Oct 8, 2025/16:13 UTC

The debate centers around the optimal approach for managing storage devices and ensuring data integrity and security. One proposed solution emphasizes the use of Trusted Execution Environments (TEEs) to run signer code with ephemeral keys across multiple storage devices, thereby building resilience against the failure of several devices simultaneously. This method contrasts with a more conventional strategy that would simply rely on redundancy among the storage devices themselves.

A key advantage of the TEE-based scheme is its minimal operational complexity. The storage TEE program's duties are straightforward: validating requests from an authorized main program, reading and writing sectors, optionally copying sectors, and securely erasing sectors if necessary. This simplicity significantly reduces the need for updates or restarts, enhancing the system's overall uptime and reliability. Moreover, the storage TEE does not hold any private keys, which eliminates the risks associated with key management and potential side channel attacks on the TEE that might compromise those keys.

In scenarios where the main application must store keys and is concerned about potential side channel vulnerabilities in the TEE, encryption of the keys can be employed. This allows the main application to remain agile, capable of restarting and migrating to secure hardware without compromising the encrypted data's integrity. The architecture ensures that the main program operates statelessly with respect to private keys, except for the necessary one it manages, facilitating easy updates and maintenance while delegating the responsibility of trust to the operators overseeing software updates.

Furthermore, the storage model described guarantees high availability and security by decoupling storage operations from sensitive key management. Data stored on the TEE is effectively in "plaintext" from the perspective of the TEE, even though it is encrypted by the main program before storage. This design choice negates the need for establishing encrypted tunnels between the main program and the TEE for data storage, relying instead on cryptographic signatures to assure data integrity during transfer.

Additionally, the approach addresses concerns regarding rollback attacks by implementing remote hardware attestation during read operations. This ensures that the data returned in response to read requests is current and has not been tampered with. Options for disk encryption like LUKS or ZFS are suggested to further safeguard data, with the possibility of using standard tools for managing encryption keys and ensuring the integrity of stored data.

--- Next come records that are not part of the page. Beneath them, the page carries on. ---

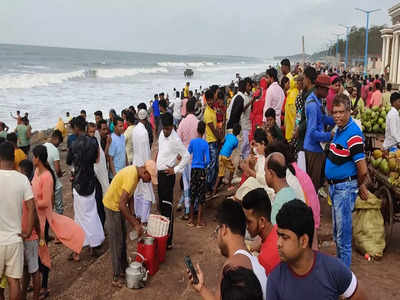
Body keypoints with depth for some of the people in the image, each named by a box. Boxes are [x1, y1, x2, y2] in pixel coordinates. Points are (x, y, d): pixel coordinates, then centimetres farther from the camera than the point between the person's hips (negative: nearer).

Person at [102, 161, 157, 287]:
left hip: (118, 206, 9)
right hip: (112, 207, -9)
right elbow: (122, 204, -34)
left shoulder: (135, 171, 0)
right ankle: (116, 277, 8)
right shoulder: (132, 177, -30)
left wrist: (133, 218, 10)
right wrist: (135, 225, -29)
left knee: (123, 239, 17)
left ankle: (124, 268, 30)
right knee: (117, 243, -2)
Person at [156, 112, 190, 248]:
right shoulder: (162, 133, 7)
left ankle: (168, 241, -3)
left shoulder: (175, 140, -18)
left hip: (167, 175, -8)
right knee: (161, 205, 16)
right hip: (159, 173, 8)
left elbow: (187, 156, -17)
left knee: (167, 206, -7)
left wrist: (175, 170, -14)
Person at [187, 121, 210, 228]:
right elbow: (207, 160, -10)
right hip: (202, 171, -2)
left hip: (193, 170, 2)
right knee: (201, 196, 5)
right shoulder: (205, 144, -8)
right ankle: (199, 221, 8)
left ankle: (191, 220, 16)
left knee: (192, 194, 10)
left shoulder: (192, 142, -3)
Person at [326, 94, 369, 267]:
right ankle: (339, 263, 36)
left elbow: (363, 170, -21)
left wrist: (361, 186, -4)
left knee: (343, 233, -1)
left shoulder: (353, 134, -21)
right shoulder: (339, 129, 8)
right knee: (337, 231, 21)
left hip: (345, 187, -9)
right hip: (334, 186, 9)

Overall, the argument posits that a TEE-based storage solution, characterized by its operational simplicity and separation from key management tasks, provides a robust framework for securing data in distributed storage systems. This method not only enhances security by minimizing exposure to side channel attacks but also offers a flexible and efficient mechanism for data encryption and access control, tailored to prevent data integrity issues and unauthorized access.